Whether cutting costs or headcount, offering supply chain insights, or giving advice on “continuous improvement,” facility employees who have endured (survived) consultants over the years are familiar with these programs and often refer to them as “the flavor of the month.” That is how it was when Elmer’s process plant looked to apply “lean manufacturing” to its processes.
Yet another square peg aiming to fill an incompatible hole, “lean” practices were made famous by Toyota, where the concept became highly refined. Its success at lean manufacturing spawned numerous experts and consultants eager to guide new padawans in their discipline. But how can such concepts and practices apply to processing plants?
At Toyota, these concepts became vital to the efficient and error-free assembly of 20,000 parts from disparate supply chains into high-quality automobiles. However, Elmer’s plant had only two feedstocks and four products. In addition, automotive manufacturing employs many individuals and/or robots on vast and complex assembly lines, while process plants such as Elmer’s operate more like airplanes, with only a few people in the cockpit and a few attendants in the cabin. Crew size is dictated more by safety and handling upsets than actual labor required. What if any “lean” concepts apply?
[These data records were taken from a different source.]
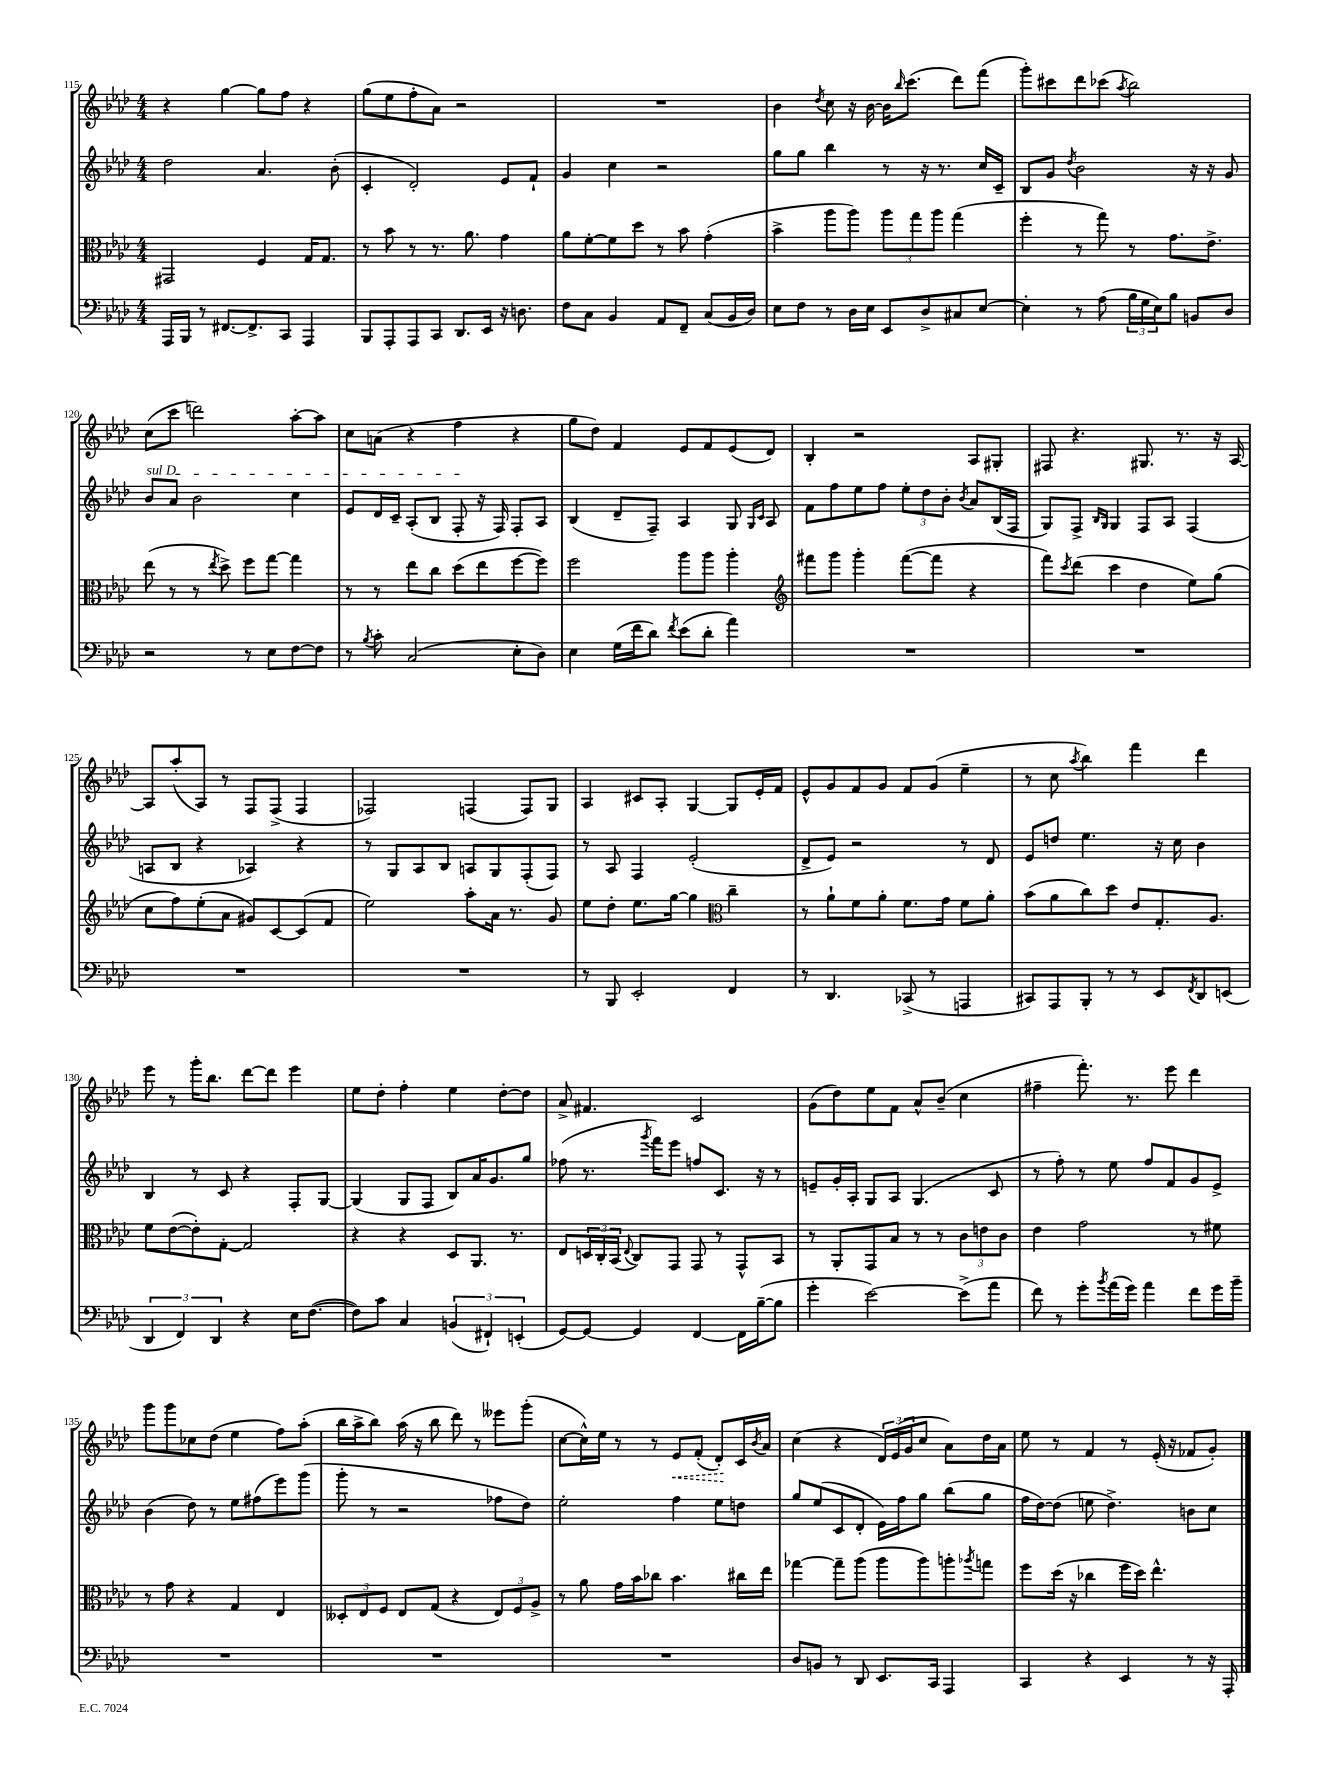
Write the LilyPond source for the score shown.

<<
\new StaffGroup <<
\new Staff = "s0" {
    \clef treble \key aes \major \numericTimeSignature \time 4/4
    r4 g''4~ g''8 f''8 r4 |
    g''8( ees''8 f''8-. aes'8) r2 |
    R1 |
    bes'4 \acciaccatura { des''8 } c''8 r16 bes'16~ bes'16 \grace { bes''16 } c'''8.( des'''8) f'''8( |
    g'''8-.) cis'''8 des'''8 ces'''8( \acciaccatura { aes''8 } bes''2) |
    c''8( c'''8 d'''2) aes''8~-. aes''8 |
    c''8 a'8( r4 f''4 r4 |
    g''8 des''8) f'4 ees'8 f'8 ees'8( des'8) |
    bes4-. r2 aes8 gis8-. |
    fis8 r4. gis8. r8. r16 aes16~ |
    aes8 aes''8-.( aes8) r8 f8 f8->( f4 |
    fes2) f4( f8) g8 |
    aes4 cis'8 aes8-. g4~ g8 ees'16-. f'16 |
    ees'8-^ g'8 f'8 g'8 f'8 g'8( ees''4-- |
    r8 c''8 \acciaccatura { aes''8 } bes''4) f'''4 des'''4 |
    ees'''8 r8 g'''16-. bes''8. des'''8~ des'''8 ees'''4 |
    ees''8 des''8-. f''4-. ees''4 des''8~-. des''8 |
    aes'8-> fis'4. c'2 |
    g'8( des''8) ees''8 f'8 aes'8-^ bes'8--( c''4 |
    fis''4-- f'''8.-.) r8. ees'''8 des'''4 |
    g'''8 g'''8 ces''8 des''8( ees''4 f''8) aes''8-.( |
    bes''16 aes''16-> bes''8) aes''16( r16 bes''8 des'''8) r8 eeses'''8 g'''8-.( |
    c''8~ c''16-^) ees''16 r8 r8 \once \override Hairpin.style = #'dashed-line ees'8\< f'8-.( des'8-.\!) c'16 \acciaccatura { bes'8 } aes'16 |
    c''4( r4 \tuplet 3/2 { des'16) ees'16( g'16 } c''8 aes'8) des''16 aes'16 |
    ees''8 r8 f'4 r8 ees'16-.( r16 fes'8 g'8-.) \bar "|." |
}
\new Staff = "s1" {
    \clef treble \key aes \major \numericTimeSignature \time 4/4
    des''2 aes'4. bes'8-.( |
    c'4-. des'2-.) ees'8 f'8-! |
    g'4 c''4 r2 |
    g''8 g''8 bes''4 r8 r16 r8. c''16 c'16-- |
    bes8 g'8 \acciaccatura { des''8 } bes'2 r16 r16 g'8 |
    \once \override TextSpanner.bound-details.left.text = \markup { \italic "sul D" } bes'8\startTextSpan aes'8 bes'2 c''4 |
    ees'8 des'16 c'16-- aes8-.( bes8 f8-.\stopTextSpan r16 f16) f8-. aes8 |
    bes4( des'8-- f8--) aes4 g8 \grace { g16 c'16 } aes8 |
    f'8 f''8 ees''8 f''8 \tuplet 3/2 { ees''8-. des''8 bes'8-. } \acciaccatura { bes'8 } aes'8 bes16( f16 |
    g8) f8-> \grace { bes16 g16 } g4 f8 aes8 f4( |
    a8 bes8 r4 aes4) r4 |
    r8 g8 aes8 bes8 a8 g8 f8-.( f8) |
    r8 aes8 f4 ees'2-.( |
    des'8-> ees'8) r2 r8 des'8 |
    ees'8 d''8 ees''4. r16 c''16 bes'4 |
    bes4 r8 c'8 r4 f8-. g8~ |
    g4( g8 f8 bes8) aes'16 g'8. g''8 |
    fes''8( r8. \acciaccatura { g'''8 } f'''16) ees'''8 f''8 c'8. r16 r8 |
    e'8-- g'16-. aes16-. g8 aes8 g4.( c'8 |
    r8 f''8-.) r8 ees''8 f''8 f'8 g'8 ees'8-> |
    bes'4( des''8) r8 ees''8 fis''8( ees'''8) g'''8( |
    g'''8-. r8 r2 fes''8 des''8) |
    ees''2-. f''4 ees''8 d''8 |
    g''8 ees''8( c'8 des'8-. ees'16) f''16 g''8 bes''8( g''8 |
    f''16 des''16~) des''8( e''8 des''4.->) b'8 c''8 \bar "|." |
}
\new Staff = "s2" {
    \clef alto \key aes \major \numericTimeSignature \time 4/4
    gis,2 f4 g16 g8. |
    r8 bes'8 r8 r8. aes'8. g'4 |
    aes'8 f'8~-. f'8 des''8 r8 bes'8 g'4-.( |
    bes'4-> aes''8 aes''8) \tuplet 3/2 { aes''8 g''8 aes''8 } g''4( |
    f''4-. r8 g''8) r8 g'8. ees'8.-> |
    ees''8( r8 r8 \acciaccatura { ees''8 } des''8->) f''8 g''8~ g''4 |
    r8 r8 ees''8 c''8 des''8( ees''8 f''8~ f''8) |
    f''2 aes''8 aes''8 aes''4-. |
    \clef treble fis'''8 g'''8 g'''4-. fis'''8~( fis'''8 r4 |
    f'''8) \acciaccatura { c'''8 } des'''8( c'''4 des''4 ees''8) g''8( |
    c''8 f''8) ees''8-.( aes'8 gis'8) c'8~ c'8( f'8 |
    ees''2) aes''8-. aes'16 r8. g'8 |
    ees''8 des''8-. ees''8. g''16~ g''4 \clef alto c''4-- |
    r8 aes'8-! f'8 aes'8-. f'8. g'16 f'8 aes'8-. |
    bes'8( aes'8 c''8) des''8 ees'8 g8.-. aes8. |
    f'8 ees'8~( ees'8-.) g8~-. g2 |
    r4 r4 des8 aes,8. r8. |
    ees8 \tuplet 3/2 { d16 c16-. bes,16( } \appoggiatura { ees8 } c8) g,8 g,8 r8 g,8-^ bes,8 |
    r8 aes,8-. g,8 bes8 r8 r8 \tuplet 3/2 { c'8 e'8 c'8 } |
    ees'4 g'2 r8 fis'8 |
    r8 g'8 r4 g4 ees4 |
    \tuplet 3/2 { deses8-. ees8 f8 } ees8 g8( r4 \tuplet 3/2 { ees8) f8 aes8-> } |
    r8 aes'8 g'16 bes'16 ces''8 bes'4. cis''16 ees''16 |
    ges''4~ ges''8-- aes''8( aes''8 aes''8) a''8-. \acciaccatura { aes''8 } g''8 |
    f''8 des''16( r16 ces''4 f''16 des''16) ees''4.-^ \bar "|." |
}
\new Staff = "s3" {
    \clef bass \key aes \major \numericTimeSignature \time 4/4
    aes,,16 bes,,16 r8 fis,8.~ fis,8.-> c,8 aes,,4 |
    bes,,8 aes,,8-. aes,,8 c,8 des,8. ees,16 r16 d8. |
    f8 c8 bes,4 aes,8 f,8-- c8( bes,16 des16) |
    ees8 f8 r8 des16 ees16 ees,8 des8-> cis8 ees8~ |
    ees4-. r8 aes8( \tuplet 3/2 { bes16 g16 ees16) } bes8 b,8 des8 |
    r2 r8 ees8 f8~ f8 |
    r8 \acciaccatura { bes8 } c'8-. c2( ees8-. des8) |
    ees4 g16( f'16 des'8) \acciaccatura { f'8 } ees'8( des'8-. aes'4) |
    R1 |
    R1 |
    R1 |
    R1 |
    r8 bes,,8 ees,2-. f,4 |
    r8 des,4. ces,8->( r8 a,,4 |
    cis,8) aes,,8 bes,,8-. r8 r8 ees,8 \acciaccatura { f,8 } des,8 e,8( |
    \tuplet 3/2 { des,4 f,4) des,4 } r4 ees16 f8.~( |
    f8) c'8 c4 \tuplet 3/2 { b,4( fis,4-!) e,4-.( } |
    g,8~) g,8~ g,4 f,4~ f,16 bes16~--( bes8 |
    g'4-. ees'2~) ees'8->( aes'8 |
    f'8) r8 g'8-. \acciaccatura { bes'8 } aes'16( g'16) aes'4 f'8 g'16 bes'16-- |
    R1 |
    R1 |
    R1 |
    des8 b,8 r8 des,8 ees,8. c,16 aes,,4 |
    c,4 r4 ees,4 r8 r16 aes,,16-. \bar "|." |
}
>>
>>
\layout { \context { \Score currentBarNumber = #115 } }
To explain how lean manufacturing works, it’s best to look at the five Japanese words and phrases that all begin with the letter “S” when spelled in a western alphabet, and form “5S”, a foundational tenet of lean manufacturing. These five words and phrases are: sort, set-in-order, shine, standardize and sustain. On an assembly line, a randomly cluttered workstation can slow down or stop the line when a part can’t be found, or an incorrect or incompatible part might be installed in error. Mistakes on the assembly line might not be corrected before a product is sold, leading to costly and embarrassing recalls.
In a continuous process plant such as Elmer’s, instrument maintenance must wait for a plant outage or “turnaround.” When demand is strong, the cost of downtime is extraordinary, so one could make the best use of the outage by planning, prioritizing, and palletizing (sort and set-in-order) all the jobs waiting due to a shutdown—something Elmer’s plant was already doing. But extensive planning and palletizing was derailed by “found work.”
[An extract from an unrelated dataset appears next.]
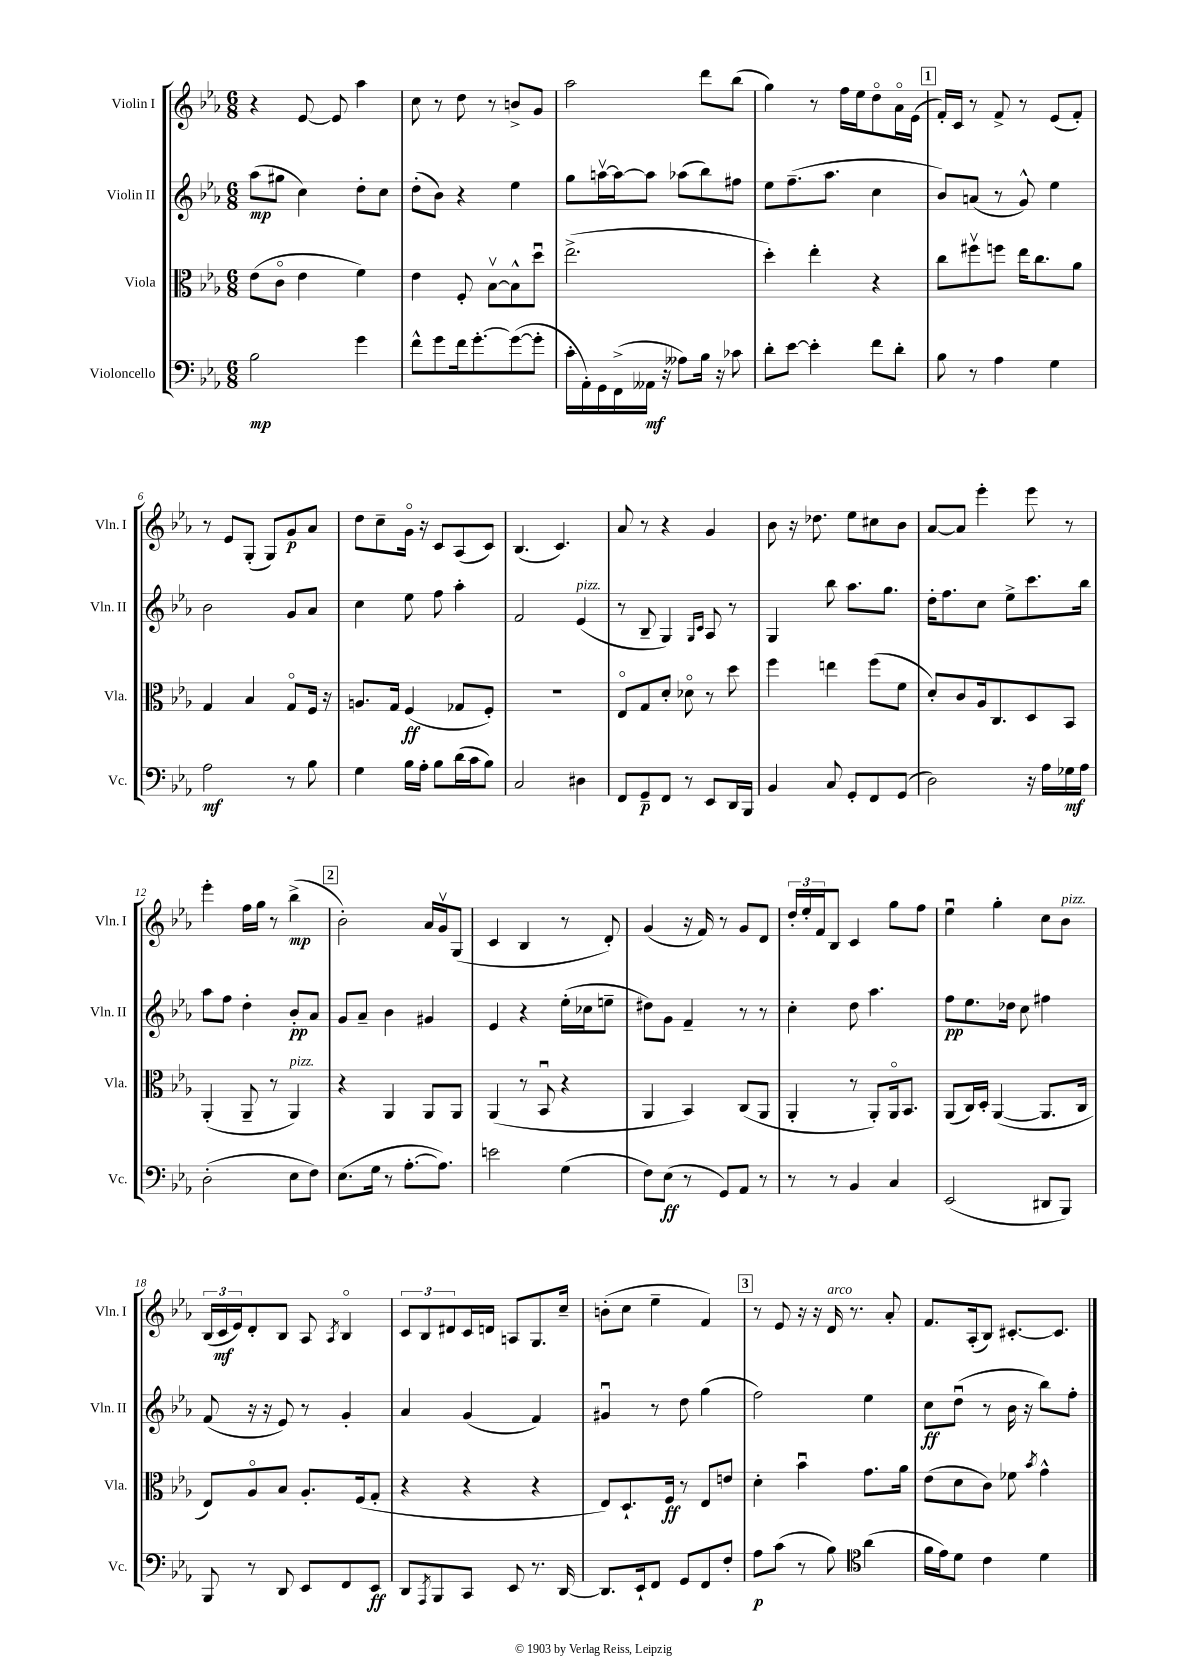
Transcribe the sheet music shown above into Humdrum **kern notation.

Much of the manufacturing process takes place inside opaque pipes, vessels, compressors and reactors, and limited instrumentation grants a myopic view of what’s going on inside. Even if Elmer’s could correctly surmise, “I think we have some broken filter elements,” it wasn’t possible to know if it was one or 100, or how difficult it would be to make repairs.
Elmer’s digital networks—Foundation Fieldbus and HART multiplexers—provided insights into the opaque control valve bodies and actuators. Modern positioners provide data that might only be available during an outage, increasing the opportunity to be ready with parts and supplies if an outage is scheduled. Elmer’s could monitor certain control valves for alerts or “triggered data”—information gathered after a configured event such as excessive travel deviation. However, interpreting and prioritizing device alerts, control valves, in this case, was complex. The effort to sort and set-in-order”—to prioritize—needed more resources.
The “flavor of the month” can become a nuisance if its roots aren’t in the process industries. Can you use such canned practices to improve utilization of the vast device data available? When you’re “staffed to run,” sorting through pages of device diagnostics is rare, as daily issues emerge to steal your attention. If you feel you’re being bludgeoned with mostly incompatible continuous improvement dogma, see if you can’t use the program to leverage some help with assimilating and digesting all your digital data.